To do -> Return, unchanged, the lines of the data that run from the line containing "Rechercher sur le site" through the line containing "Gestion des cookies", including both of those lines.

Raw data ->
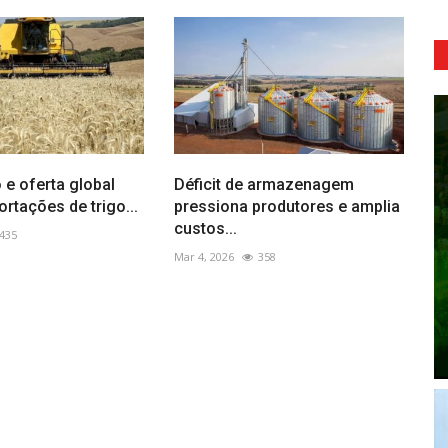
 e oferta global
Déficit de armazenagem
rtações de trigo...
pressiona produtores e amplia
custos...
435
Mar 4, 2026
358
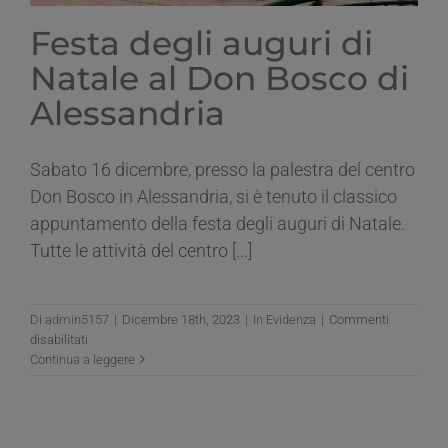
Festa degli auguri di
Natale al Don Bosco di
Alessandria
Sabato 16 dicembre, presso la palestra del centro
Don Bosco in Alessandria, si è tenuto il classico
appuntamento della festa degli auguri di Natale.
Tutte le attività del centro [...]
Di
admin5157
|
Dicembre 18th, 2023
|
In Evidenza
|
Commenti
su
disabilitati
Festa
Continua a leggere
degli
auguri
di
Natale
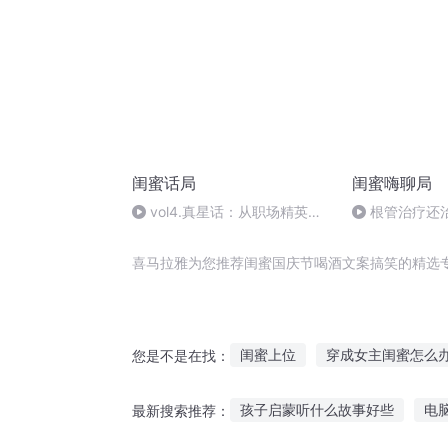
闺蜜话局
闺蜜嗨聊局
vol4.真星话：从职场精英到
根管治疗还
自由占星师，真的是年入百万？
喜马拉雅为您推荐闺蜜国庆节喝酒文案搞笑的精选
闺蜜上位
穿成女主闺蜜怎么
您是不是在找：
捕快从喝酒开始
闺蜜穿越之
孩子启蒙听什么故事好些
电
最新搜索推荐：
和男闺蜜谈恋爱
我的腹黑男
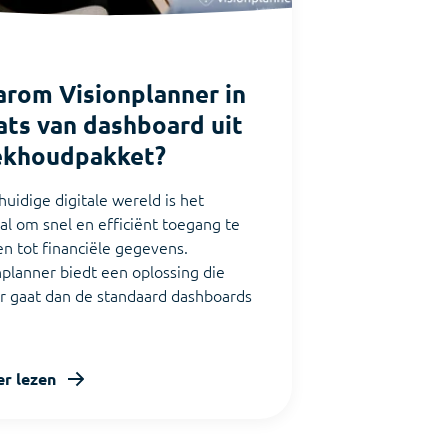
rom Visionplanner in
ats van dashboard uit
ekhoudpakket?
huidige digitale wereld is het
aal om snel en efficiënt toegang te
n tot financiële gegevens.
nplanner biedt een oplossing die
r gaat dan de standaard dashboards
r lezen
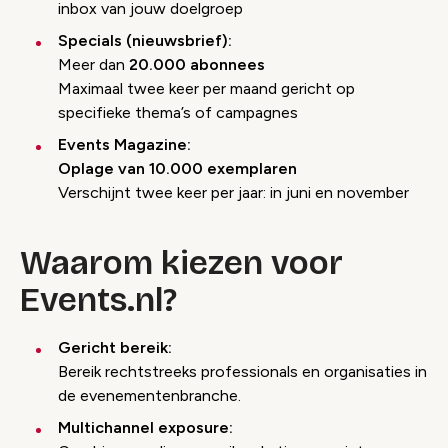
inbox van jouw doelgroep
Specials (nieuwsbrief):
Meer dan
20.000 abonnees
Maximaal twee keer per maand gericht op
specifieke thema’s of campagnes
Events Magazine:
Oplage van 10.000 exemplaren
Verschijnt twee keer per jaar: in juni en november
Waarom kiezen voor
Events.nl?
Gericht bereik:
Bereik rechtstreeks professionals en organisaties in
de evenementenbranche.
Multichannel exposure:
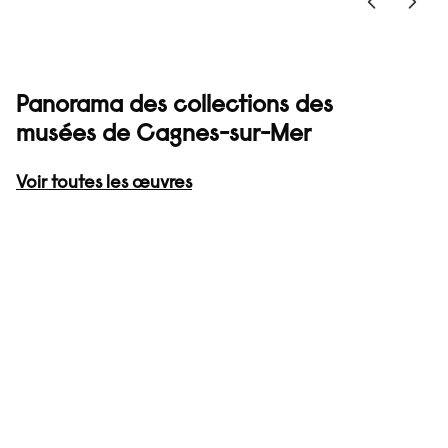
Panorama des collections des
musées de Cagnes-sur-Mer
Voir toutes les œuvres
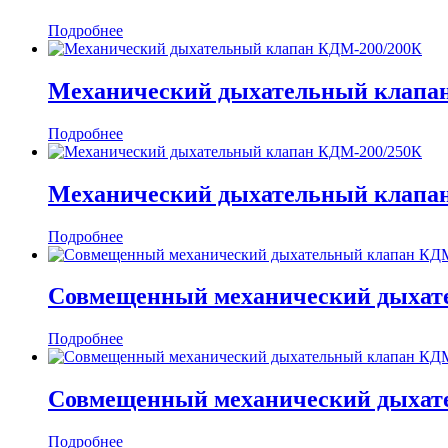
Подробнее
Механический дыхательный клапа
Подробнее
Механический дыхательный клапа
Подробнее
Совмещенный механический дыхат
Подробнее
Совмещенный механический дыхат
Подробнее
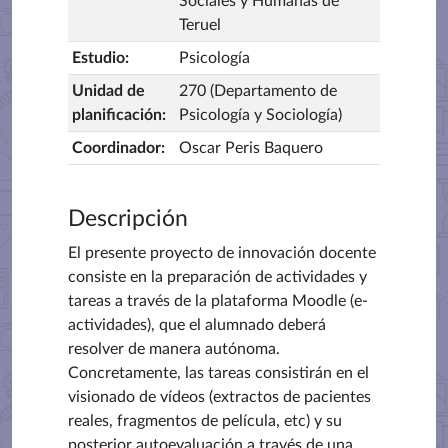
Sociales y Humanas de
Teruel
Estudio
:
Psicología
Unidad de
270 (Departamento de
planificación
:
Psicología y Sociología)
Coordinador
:
Oscar Peris Baquero
Descripción
El presente proyecto de innovación docente
consiste en la preparación de actividades y
tareas a través de la plataforma Moodle (e-
actividades), que el alumnado deberá
resolver de manera autónoma.
Concretamente, las tareas consistirán en el
visionado de vídeos (extractos de pacientes
reales, fragmentos de película, etc) y su
posterior autoevaluación a través de una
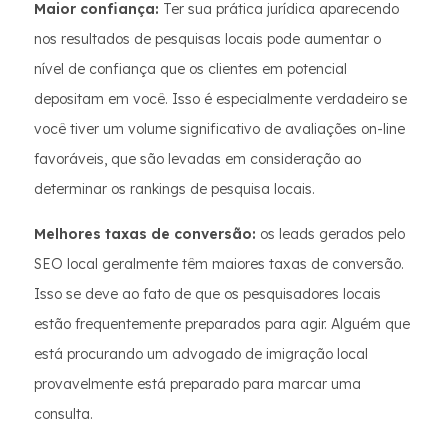
Maior confiança:
Ter sua prática jurídica aparecendo
nos resultados de pesquisas locais pode aumentar o
nível de confiança que os clientes em potencial
depositam em você. Isso é especialmente verdadeiro se
você tiver um volume significativo de avaliações on-line
favoráveis, que são levadas em consideração ao
determinar os rankings de pesquisa locais.
Melhores taxas de conversão:
os leads gerados pelo
SEO local geralmente têm maiores taxas de conversão.
Isso se deve ao fato de que os pesquisadores locais
estão frequentemente preparados para agir. Alguém que
está procurando um advogado de imigração local
provavelmente está preparado para marcar uma
consulta.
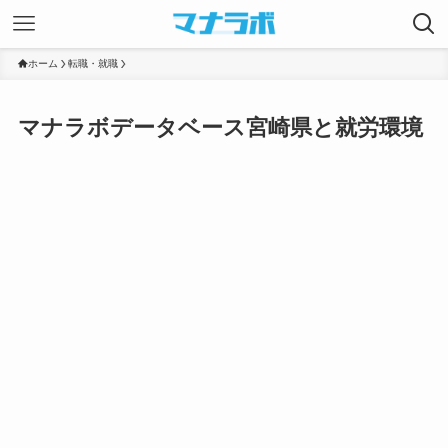
ホーム
転職・就職
マナラボデータベース宮崎県と就労環境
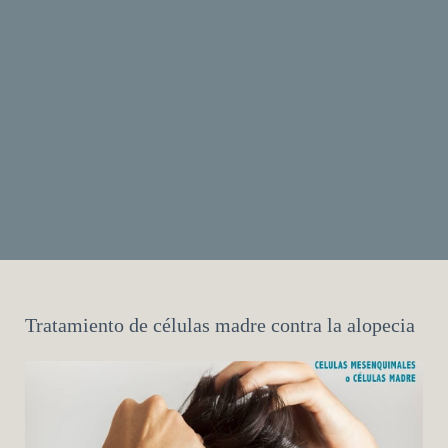
Tratamiento de células madre contra la alopecia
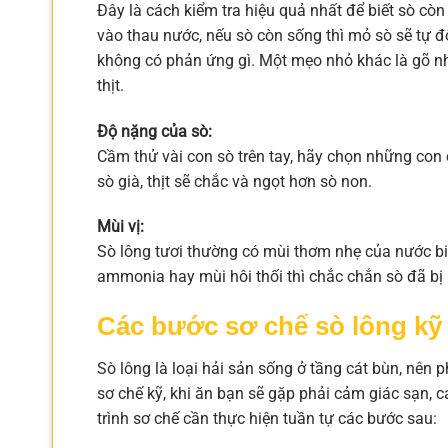
Đây là cách kiểm tra hiệu quả nhất để biết sò c
vào thau nước, nếu sò còn sống thì mỏ sò sẽ tự độ
không có phản ứng gì. Một mẹo nhỏ khác là gõ nhẹ
thịt.
Độ nặng của sò:
Cầm thử vài con sò trên tay, hãy chọn những con 
sò già, thịt sẽ chắc và ngọt hơn sò non.
Mùi vị:
Sò lông tươi thường có mùi thơm nhẹ của nước biể
ammonia hay mùi hôi thối thì chắc chắn sò đã bị
Các bước sơ chế sò lông kỹ
Sò lông là loại hải sản sống ở tầng cát bùn, nên
sơ chế kỹ, khi ăn bạn sẽ gặp phải cảm giác sạn, 
trình sơ chế cần thực hiện tuần tự các bước sau:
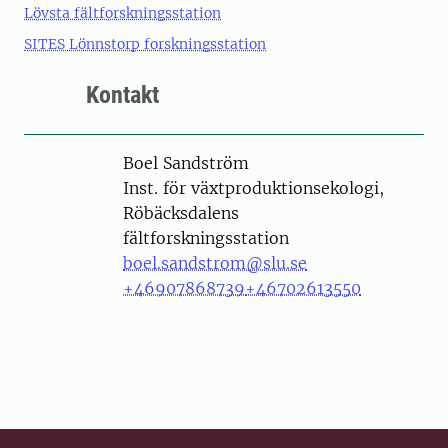
Lövsta fältforskningsstation
SITES Lönnstorp forskningsstation
Kontakt
Person
Boel Sandström
Inst. för växtproduktionsekologi,
Röbäcksdalens
fältforskningsstation
boel.sandstrom@slu.se
+46907868739
+46702613550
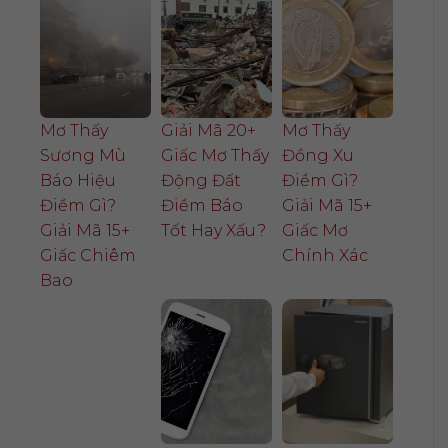
Mơ Thấy
Giải Mã 20+
Mơ Thấy
Sương Mù
Giấc Mơ Thấy
Đồng Xu
Báo Hiệu
Động Đất
Điềm Gì?
Điềm Gì?
Điềm Báo
Giải Mã 15+
Giải Mã 15+
Tốt Hay Xấu?
Giấc Mơ
Giấc Chiêm
Chính Xác
Bao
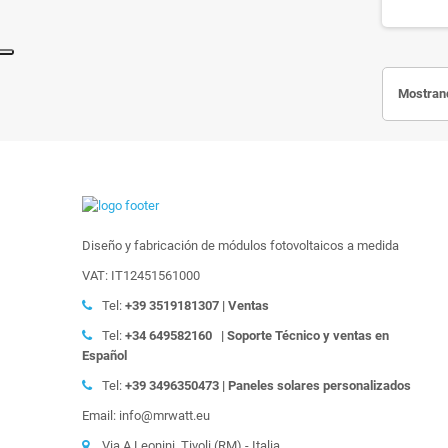
Mostrand
Diseño y fabricación de módulos fotovoltaicos a medida
VAT: IT12451561000
Tel:
+39
3519181307 | Ventas
Tel:
+34 649582160
| Soporte Técnico y ventas en
Español
Tel:
+39
3496350473 | Paneles solares personalizados
Email: info@mrwatt.eu
Via A.Leonini, Tivoli (RM) - Italia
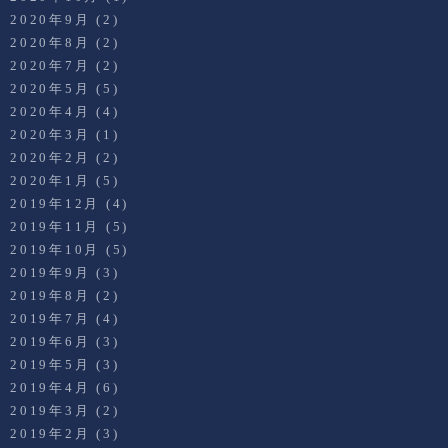
2020年9月
(2)
2020年8月
(2)
2020年7月
(2)
2020年5月
(5)
2020年4月
(4)
2020年3月
(1)
2020年2月
(2)
2020年1月
(5)
2019年12月
(4)
2019年11月
(5)
2019年10月
(5)
2019年9月
(3)
2019年8月
(2)
2019年7月
(4)
2019年6月
(3)
2019年5月
(3)
2019年4月
(6)
2019年3月
(2)
2019年2月
(3)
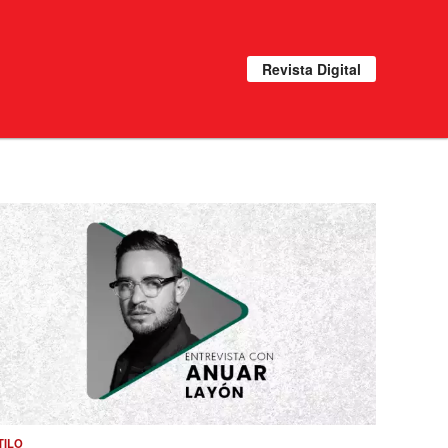
Revista Digital
TILO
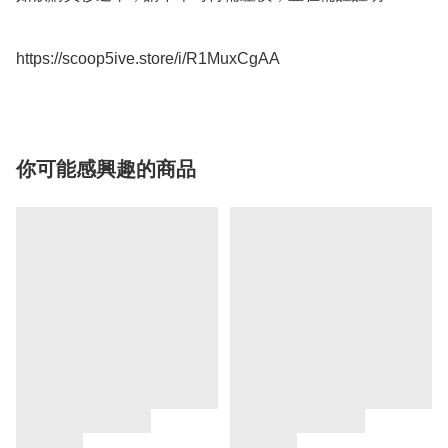
https://scoop5ive.store/i/R1MuxCgAA
你可能感興趣的商品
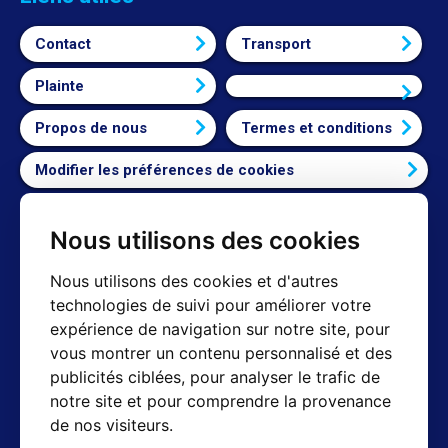
Contact
Transport
Plainte
Connexion
Propos de nous
Termes et conditions
Modifier les préférences de cookies
Nous utilisons des cookies
Contact
Nous utilisons des cookies et d'autres
technologies de suivi pour améliorer votre
Shop mail : info@hotair.cz
expérience de navigation sur notre site, pour
+420 603 357 606 (Nur Englisch)
vous montrer un contenu personnalisé et des
Lun-Ven : 8:00 - 16:00
publicités ciblées, pour analyser le trafic de
Technique de support : servis@hotair.cz
notre site et pour comprendre la provenance
Collection personnelle
de nos visiteurs.
(République tchèque - Ostrava)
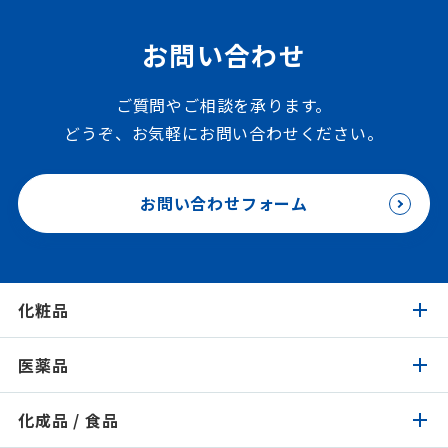
お問い合わせ
ご質問やご相談を承ります。
どうぞ、お気軽にお問い合わせください。
お問い合わせフォーム
化粧品
医薬品
化粧品トップ
化成品 / 食品
医薬品トップ
製品検索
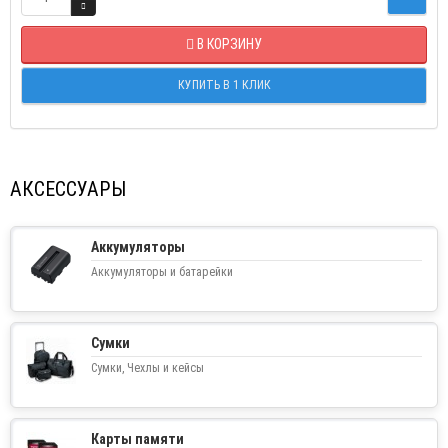
В КОРЗИНУ
КУПИТЬ В 1 КЛИК
АКСЕССУАРЫ
Аккумуляторы
Аккумуляторы и батарейки
Сумки
Сумки, Чехлы и кейсы
Карты памяти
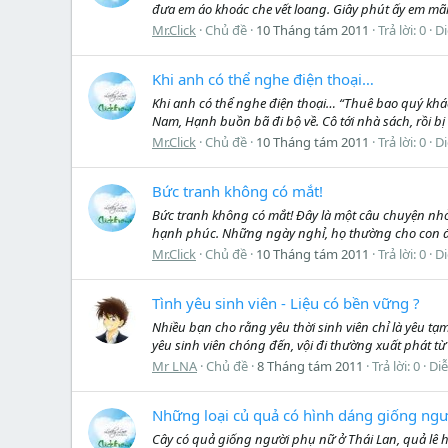
đưa em áo khoác che vết loang. Giây phút ấy em mã
Mr.Click
Chủ đề
10 Tháng tám 2011
Trả lời: 0
D
Khi anh có thể nghe điện thoại…
Khi anh có thể nghe điện thoại… “Thuê bao quý khá
Nam, Hạnh buồn bã đi bộ về. Cô tới nhà sách, rồi bị 
Mr.Click
Chủ đề
10 Tháng tám 2011
Trả lời: 0
D
Bức tranh không có mắt!
Bức tranh không có mắt! Đây là một câu chuyện nhỏ 
hạnh phúc. Những ngày nghỉ, họ thường cho con đi ch
Mr.Click
Chủ đề
10 Tháng tám 2011
Trả lời: 0
D
Tình yêu sinh viên - Liệu có bền vững ?
Nhiều bạn cho rằng yêu thời sinh viên chỉ là yêu tạm
yêu sinh viên chóng đến, vội đi thường xuất phát từ t
Mr LNA
Chủ đề
8 Tháng tám 2011
Trả lời: 0
Di
Những loại củ quả có hình dáng giống ngư
Cây có quả giống người phụ nữ ở Thái Lan, quả lê h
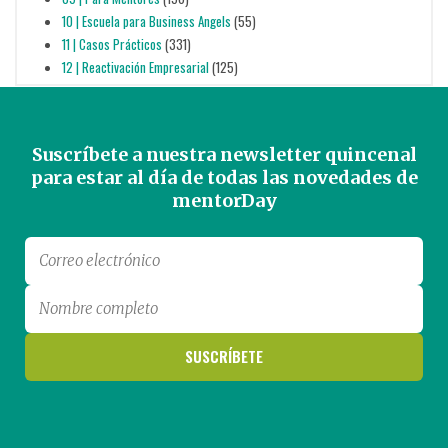
10 | Escuela para Business Angels
(55)
11 | Casos Prácticos
(331)
12 | Reactivación Empresarial
(125)
Suscríbete a nuestra newsletter quincenal
para estar al día de todas las novedades de
mentorDay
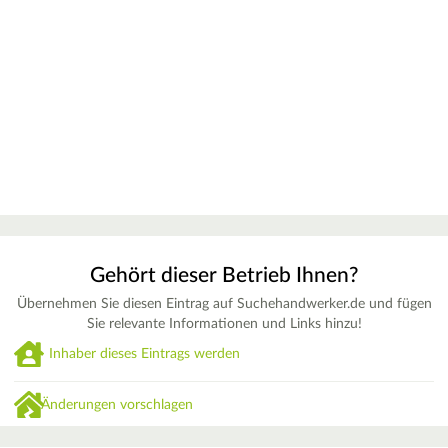
Gehört dieser Betrieb Ihnen?
Übernehmen Sie diesen Eintrag auf Suchehandwerker.de und fügen
Sie relevante Informationen und Links hinzu!
Inhaber dieses Eintrags werden
Änderungen vorschlagen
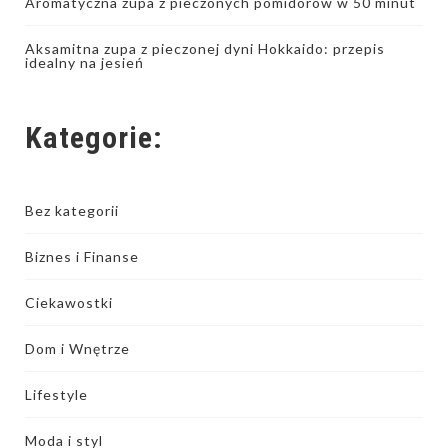
Aromatyczna zupa z pieczonych pomidorów w 50 minut
Aksamitna zupa z pieczonej dyni Hokkaido: przepis
idealny na jesień
Kategorie:
Bez kategorii
Biznes i Finanse
Ciekawostki
Dom i Wnętrze
Lifestyle
Moda i styl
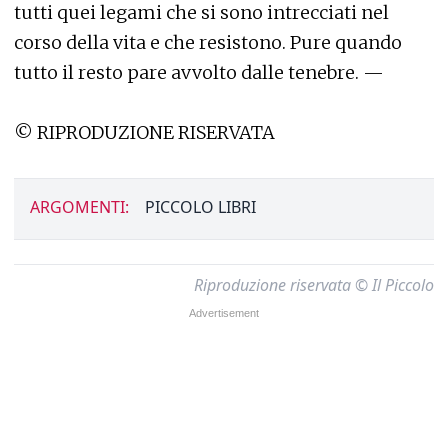
tutti quei legami che si sono intrecciati nel
corso della vita e che resistono. Pure quando
tutto il resto pare avvolto dalle tenebre. —
© RIPRODUZIONE RISERVATA
ARGOMENTI:
PICCOLO LIBRI
Riproduzione riservata © Il Piccolo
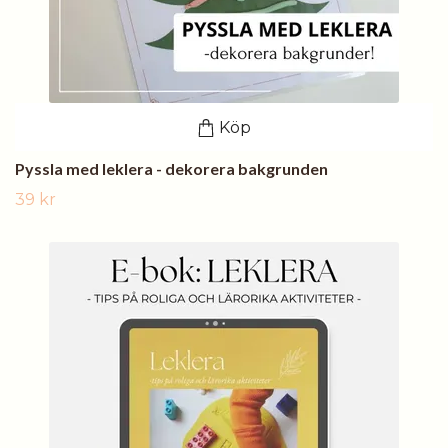
Köp
Pyssla med leklera - dekorera bakgrunden
39 kr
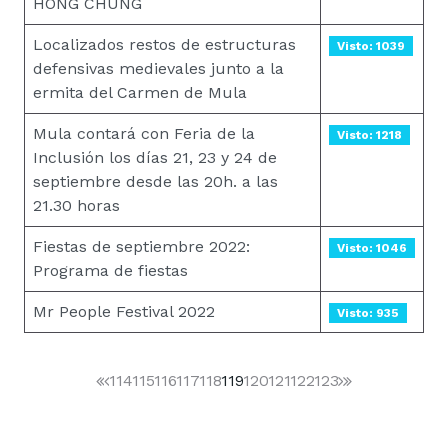
HONG CHUNG
Localizados restos de estructuras
Visto: 1039
defensivas medievales junto a la
ermita del Carmen de Mula
Mula contará con Feria de la
Visto: 1218
Inclusión los días 21, 23 y 24 de
septiembre desde las 20h. a las
21.30 horas
Fiestas de septiembre 2022:
Visto: 1046
Programa de fiestas
Mr People Festival 2022
Visto: 935
114
115
116
117
118
119
120
121
122
123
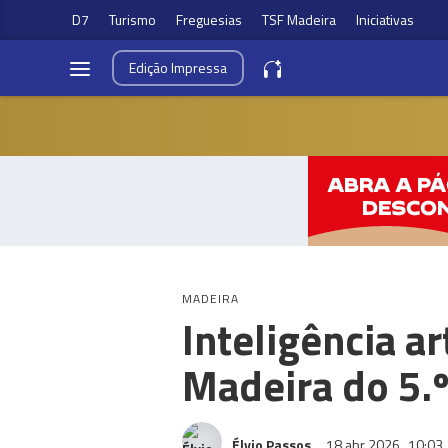
D7
Turismo
Freguesias
TSF Madeira
Iniciativas
Edição
Impressa
MADEIRA
Inteligência ar
Madeira do 5.º
Élvio Passos
18 abr 2026
10:03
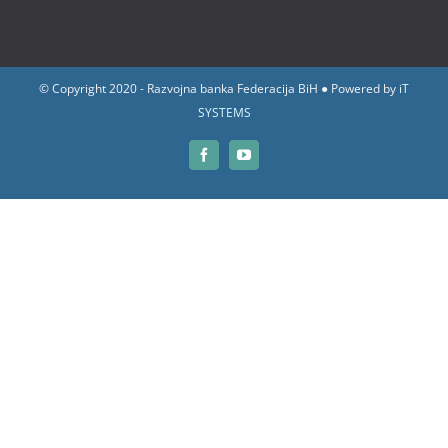
© Copyright 2020 - Razvojna banka Federacija BiH ● Powered by
iT
SYSTEMS
Facebook
YouTube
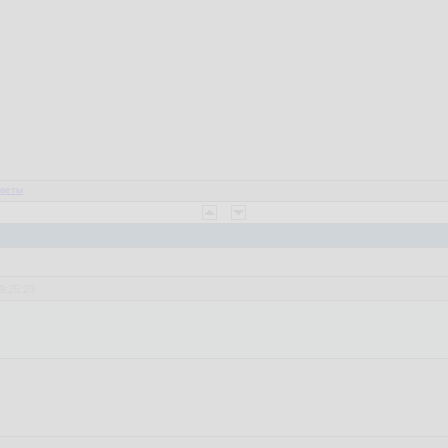
веты
9:25:23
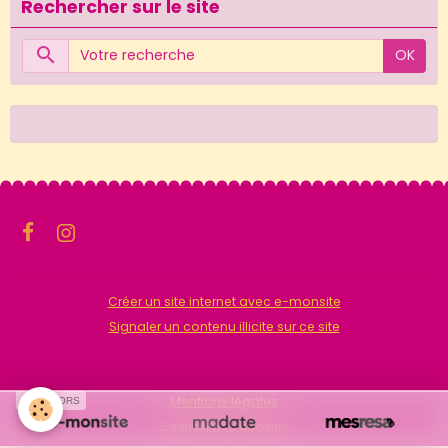
Rechercher sur le site
OK
Créer un site internet avec e-monsite
Signaler un contenu illicite sur ce site
Mentions légales
SPONSORS
Gestion des cookies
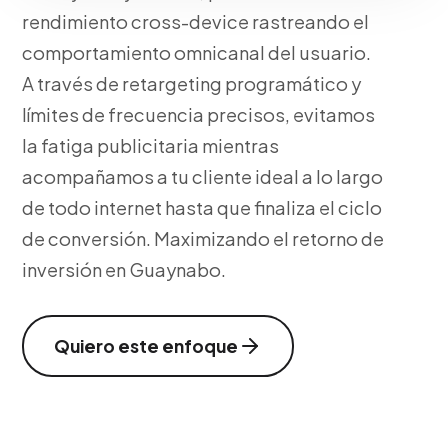
rendimiento cross-device rastreando el
comportamiento omnicanal del usuario.
A través de retargeting programático y
límites de frecuencia precisos, evitamos
la fatiga publicitaria mientras
acompañamos a tu cliente ideal a lo largo
de todo internet hasta que finaliza el ciclo
de conversión. Maximizando el retorno de
inversión en Guaynabo.
Quiero este enfoque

Reply to the task ->
Rechercher sur le site
OK
Créer un site internet avec e-monsite
Signaler un contenu illicite sur ce site
Mentions légales
SPONSORS
Gestion des cookies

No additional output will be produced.